2016年6月24日金曜日

エステル合成用の高活性鉄触媒の開発に成功



九州大学は2016年6月23日、高活性かつ高化学選択性を兼ね備えたエステル合成用の高活性鉄触媒の開発に成功したと発表した(ニュースリリース)。これまでグリーンケミストリーの観点から触媒を用いたエステル合成法が数多く研究されていたが、用いることのできる原料に制限があり、特に立体障害の大きなエステルの触媒的合成法の開発が強く望まれていた。

 今回開発した高活性鉄触媒は、これまで困難だった原料を用いたエステル合成が可能。例えば、安価なメチルエステルから合成化学上有用なtert-ブチルエステルを合成できる。tert-ブチルエステルは、ペプチド合成やポリエステルなどの高分子材料の合成で非常に重要という。

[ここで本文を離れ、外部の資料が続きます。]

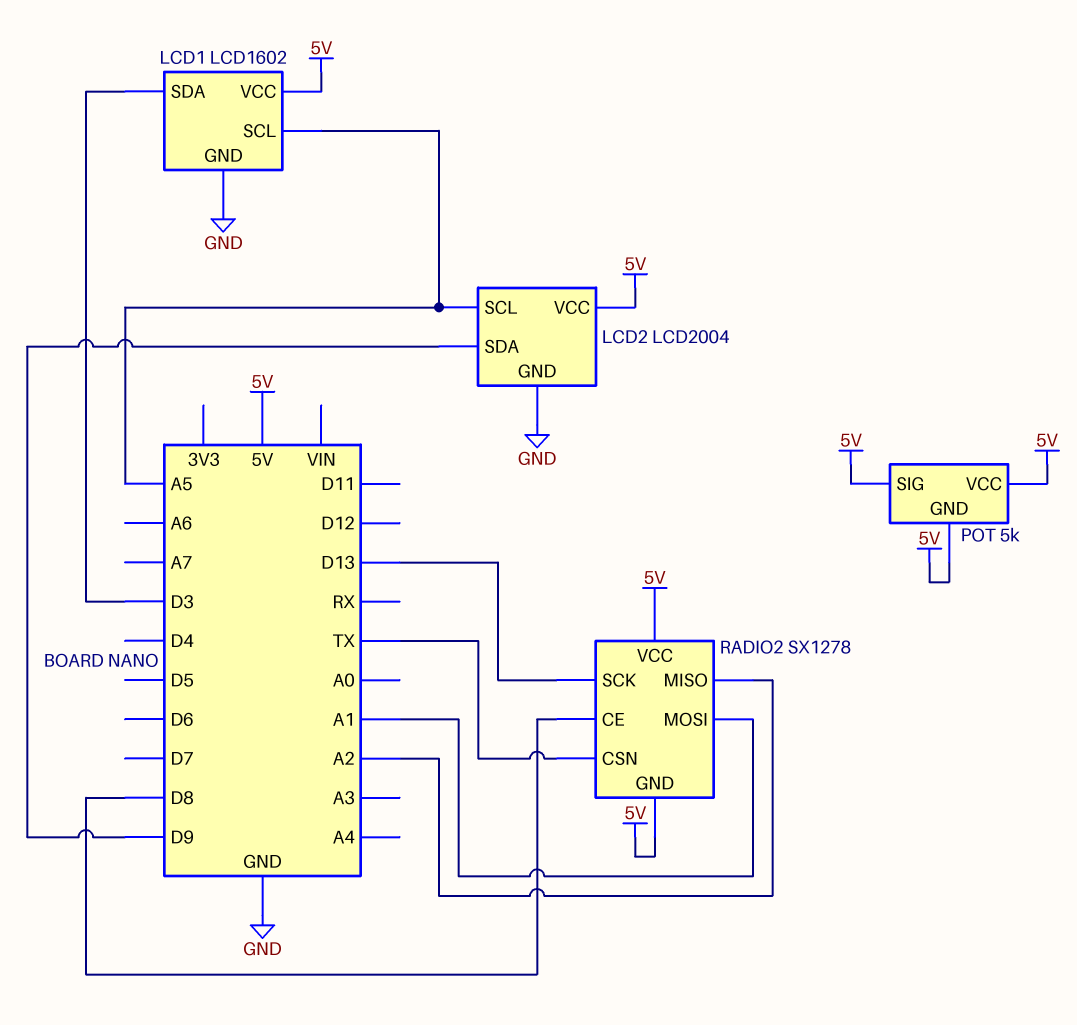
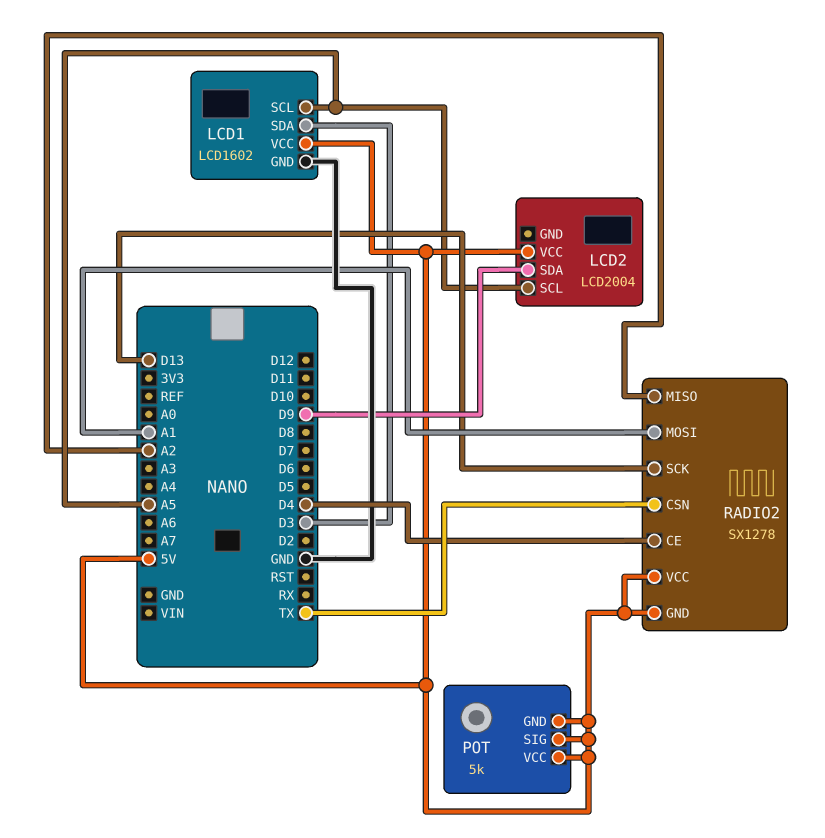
LCD2 pin GND: GND -> none
RADIO2 pin CE: D8 -> D4

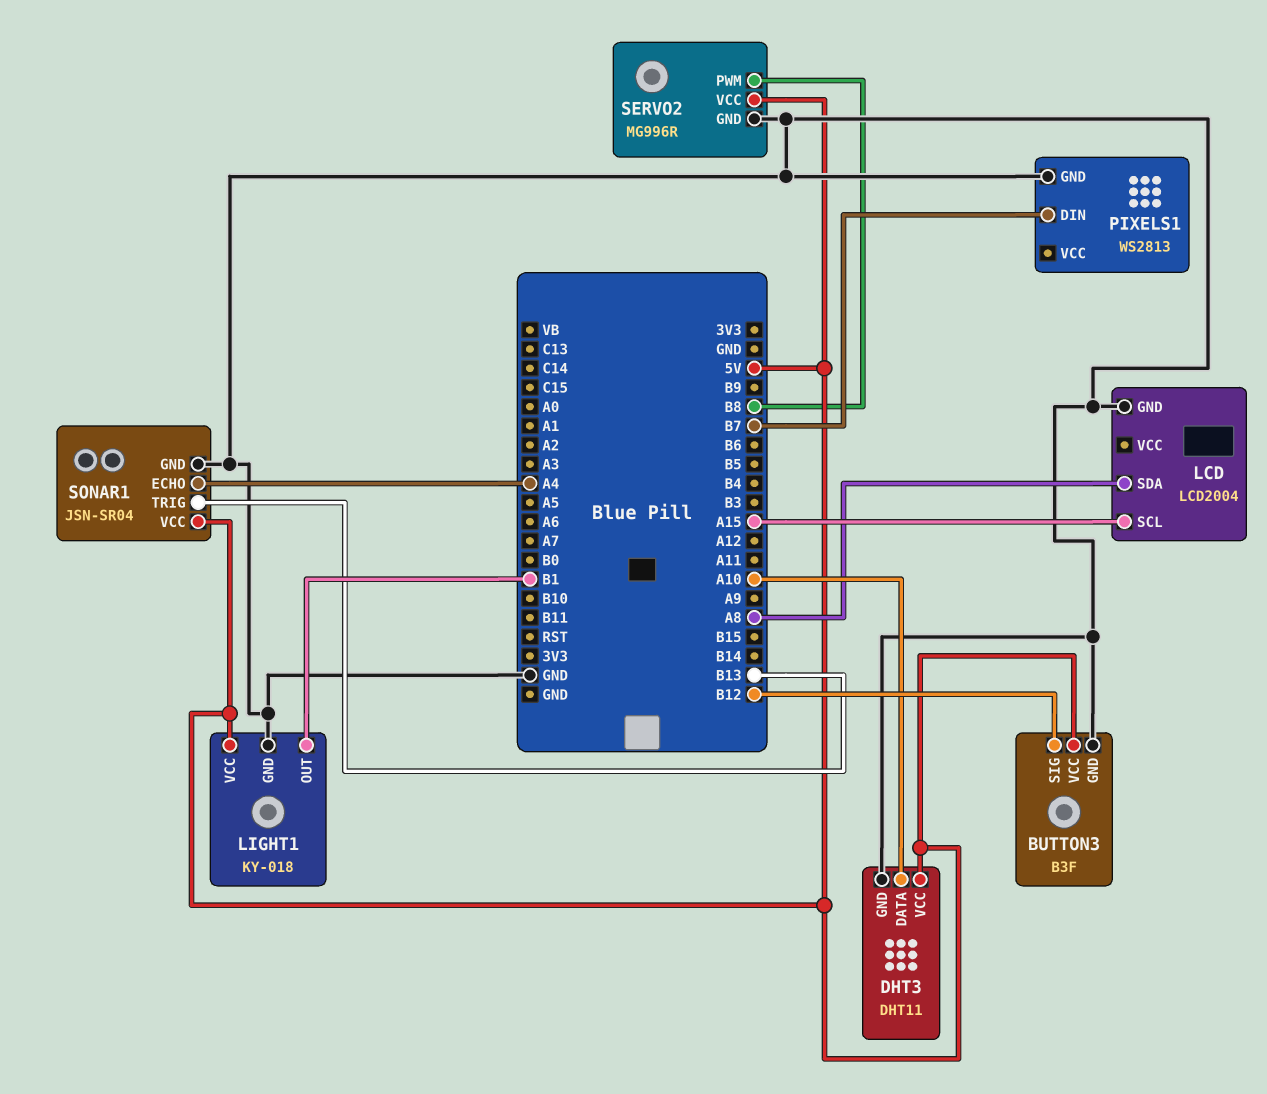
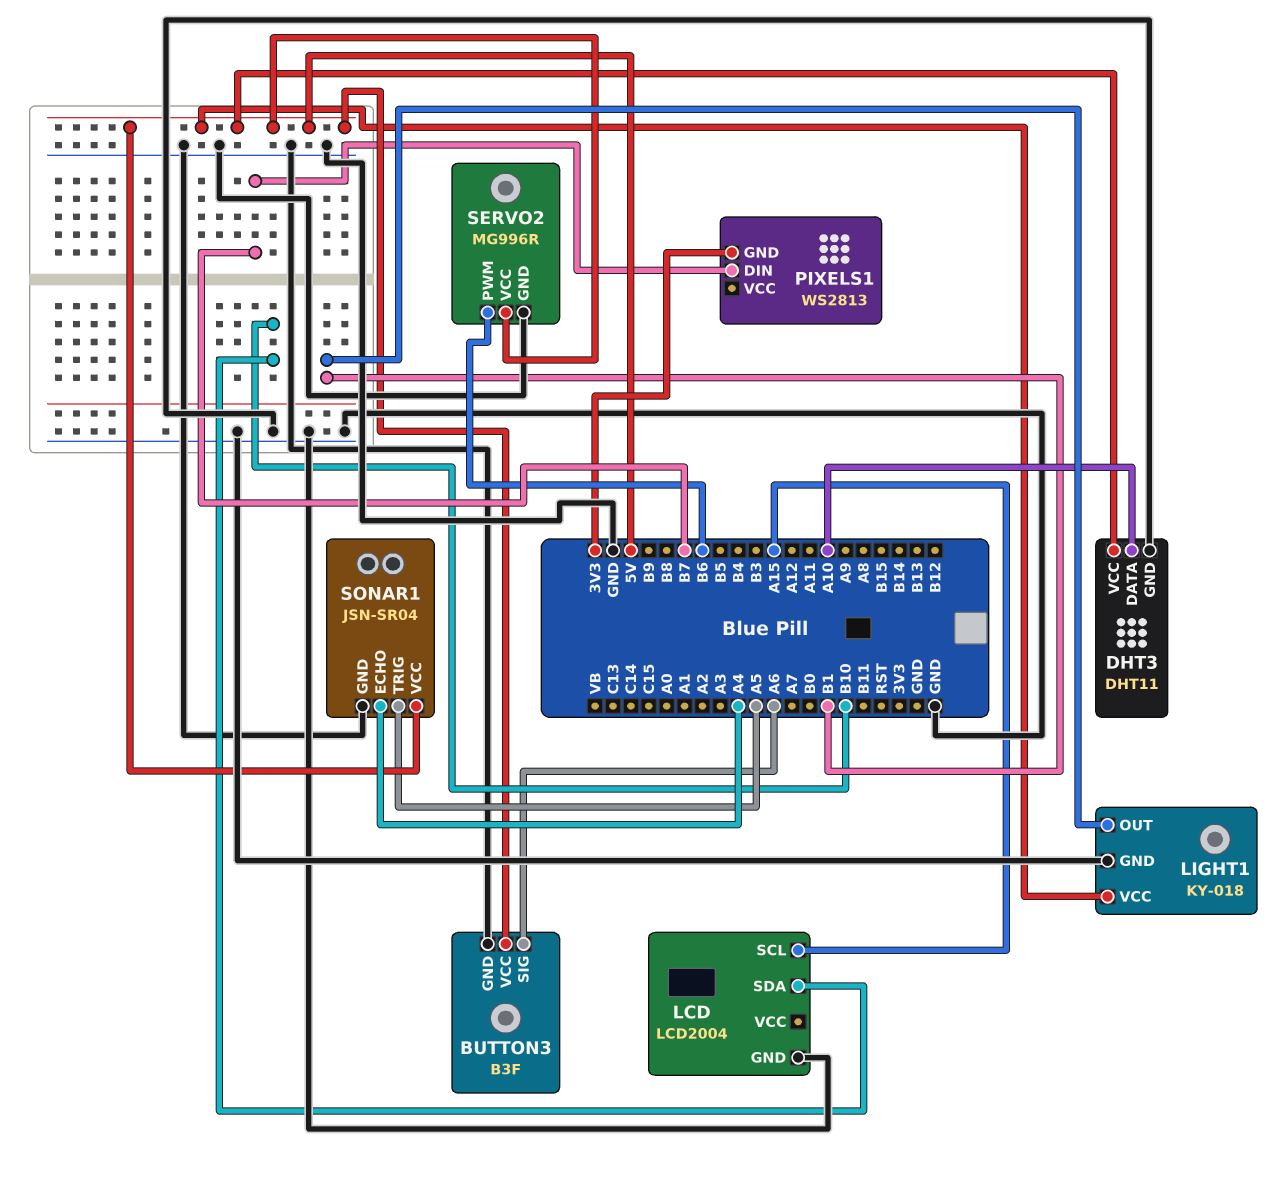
BUTTON3 pin SIG: B12 -> A6
LCD pin SDA: A8 -> B10
PIXELS1 pin GND: GND -> 3V3
SERVO2 pin PWM: B8 -> B6
SONAR1 pin TRIG: B13 -> A5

 また、化学選択的な反応においても、より精密な制御が要求される活性エステルを原料に用いることが可能。さまざまな医薬品を原料として用いることもでき、芳香族アミノアルコールの水酸基選択的アシル化も可能。

 この触媒は、同大学が推進するグリーンファルマ研究の核となるもので、現在は人と地球に優しい医薬品合成に取り組んでいる。今回の研究成果は、科学誌「Chemistry -A European Journal(IF 5.7)」で2016年6月16日公開された。